> _ACTIVITY_:
From the line that contains "shifted: tray/orange-coloured [353, 416, 80, 55]" to the final line of the records below, print each line exactly and leave every picture out.

Scene difference descriptions:

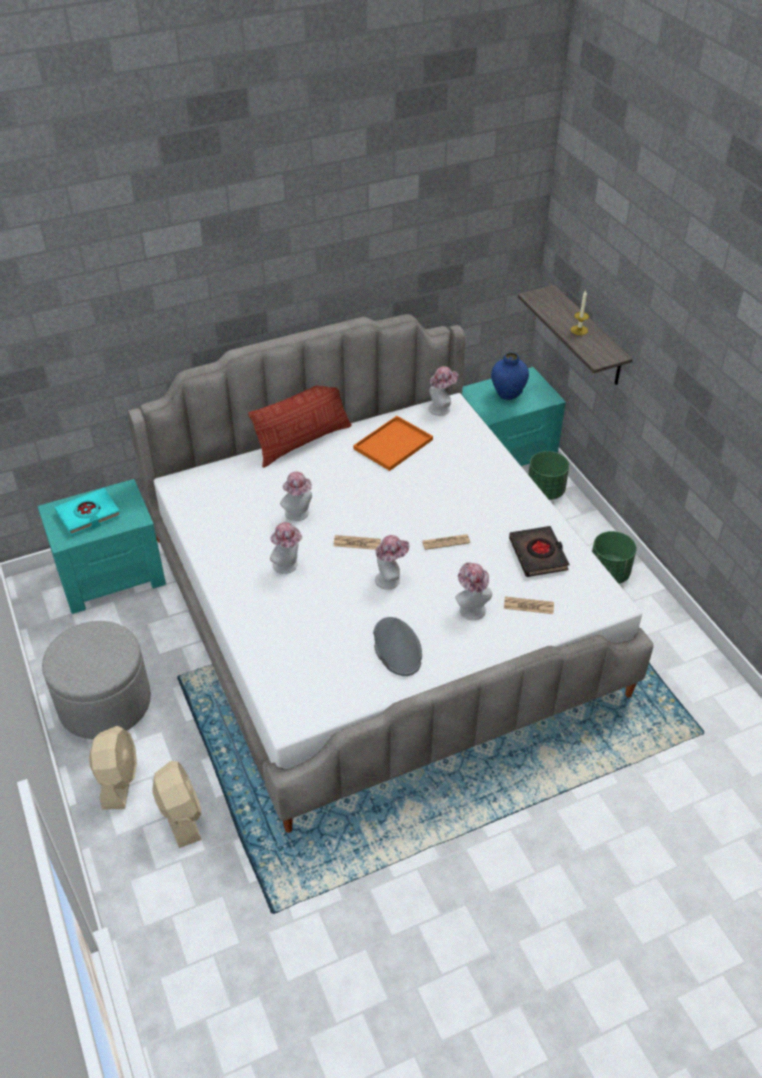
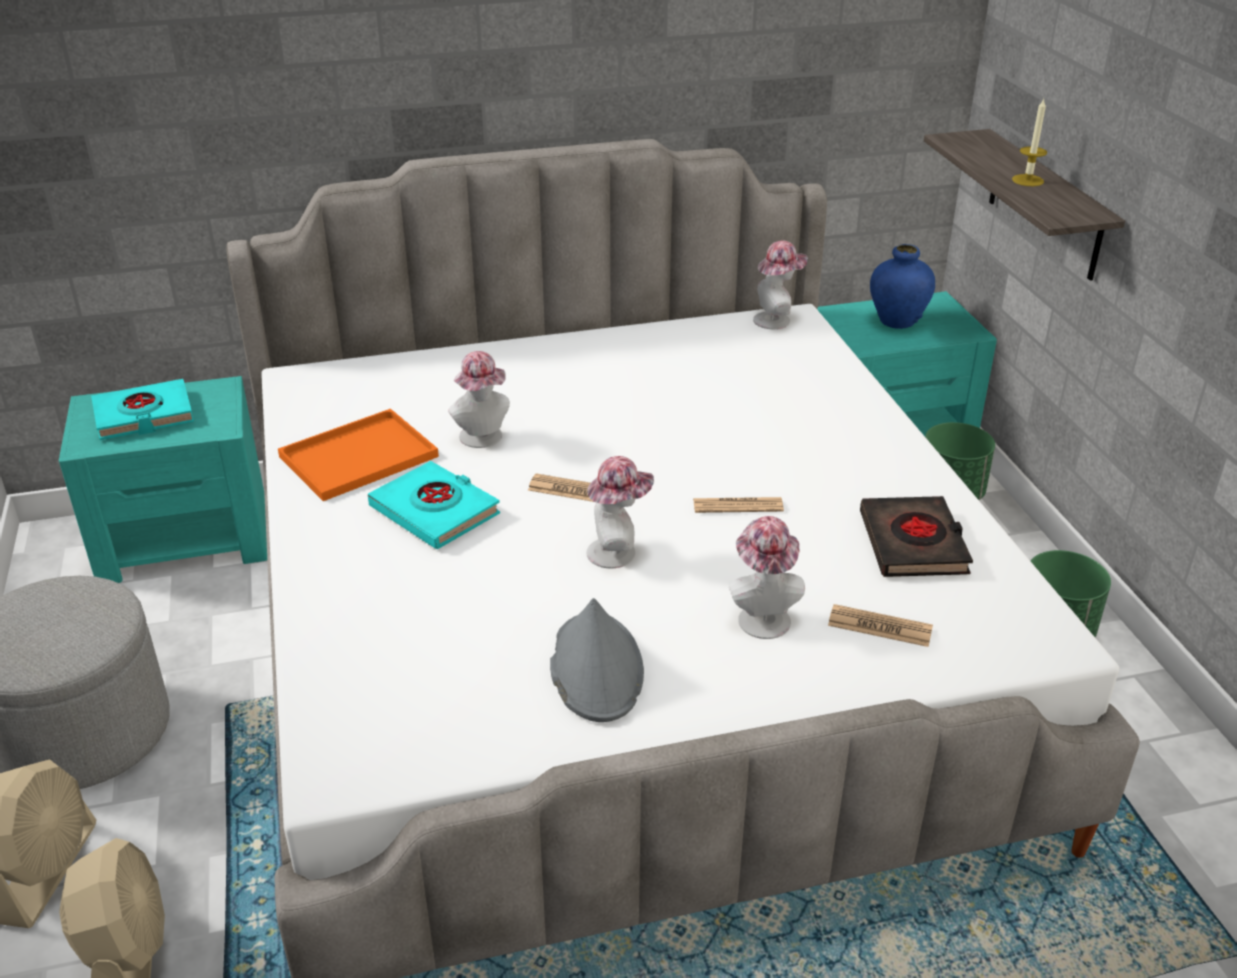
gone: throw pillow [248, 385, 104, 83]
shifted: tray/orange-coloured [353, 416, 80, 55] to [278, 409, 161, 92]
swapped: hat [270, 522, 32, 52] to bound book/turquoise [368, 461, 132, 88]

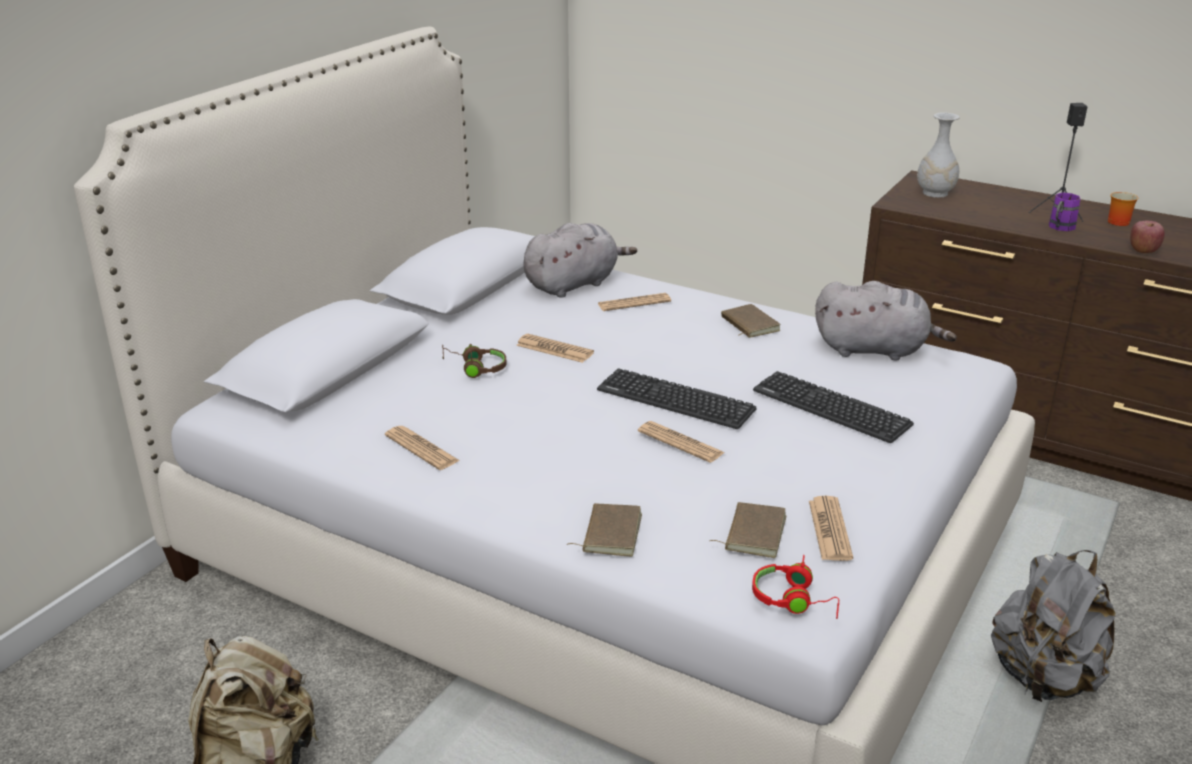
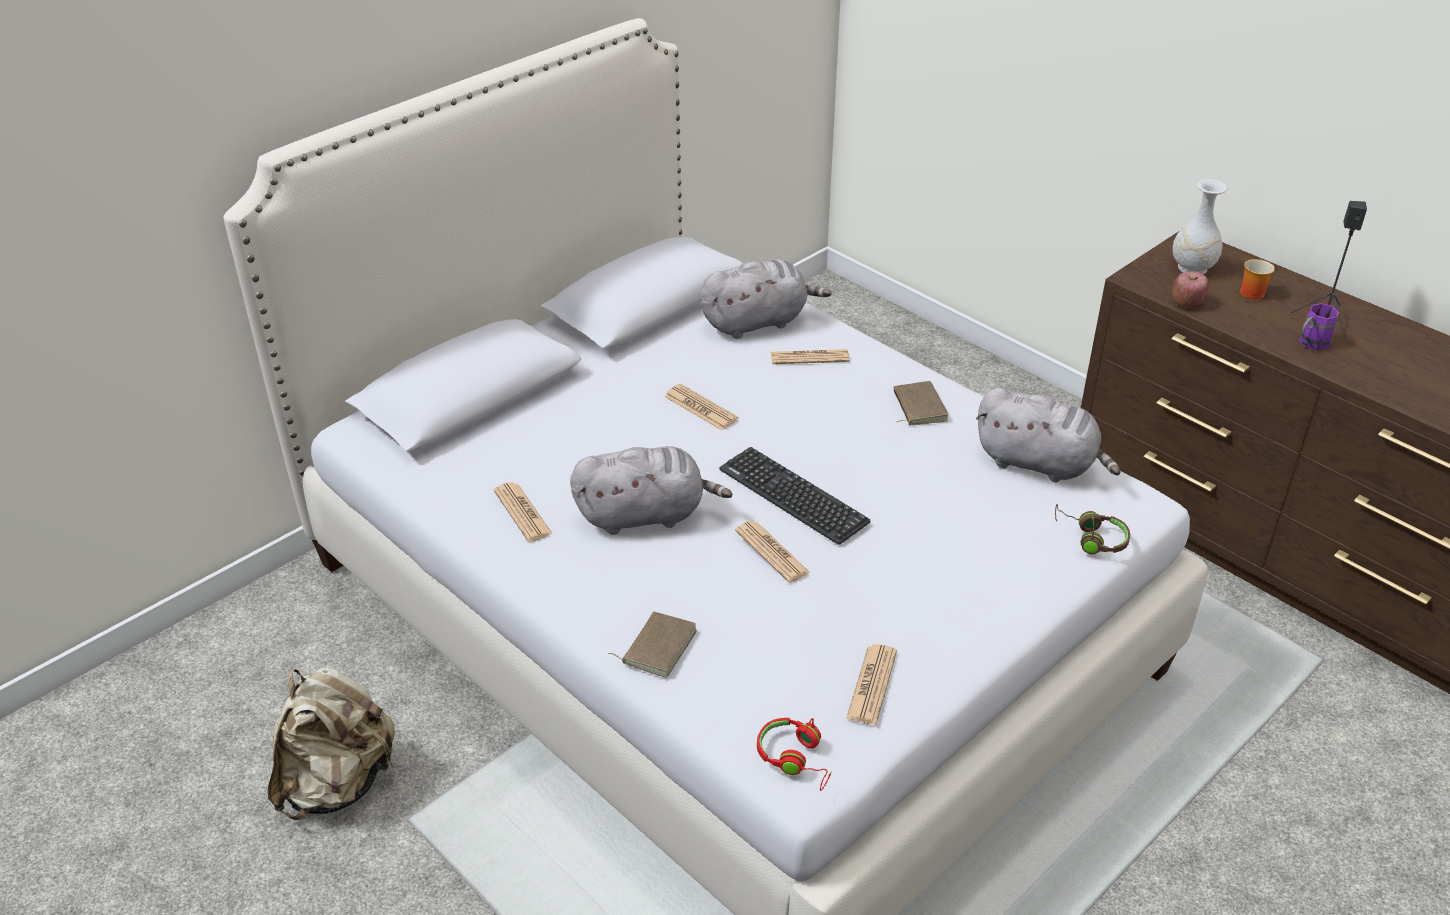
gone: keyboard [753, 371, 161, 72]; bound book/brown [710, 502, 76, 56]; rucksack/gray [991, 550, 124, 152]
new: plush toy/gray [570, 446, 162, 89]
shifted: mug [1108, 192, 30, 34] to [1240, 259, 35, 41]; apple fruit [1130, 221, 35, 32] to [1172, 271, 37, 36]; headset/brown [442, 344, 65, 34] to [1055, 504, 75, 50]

> _ANSWER BOX_:
shifted: tray/orange-coloured [353, 416, 80, 55] to [278, 409, 161, 92]
swapped: hat [270, 522, 32, 52] to bound book/turquoise [368, 461, 132, 88]

gone: keyboard [753, 371, 161, 72]; bound book/brown [710, 502, 76, 56]; rucksack/gray [991, 550, 124, 152]
new: plush toy/gray [570, 446, 162, 89]
shifted: mug [1108, 192, 30, 34] to [1240, 259, 35, 41]; apple fruit [1130, 221, 35, 32] to [1172, 271, 37, 36]; headset/brown [442, 344, 65, 34] to [1055, 504, 75, 50]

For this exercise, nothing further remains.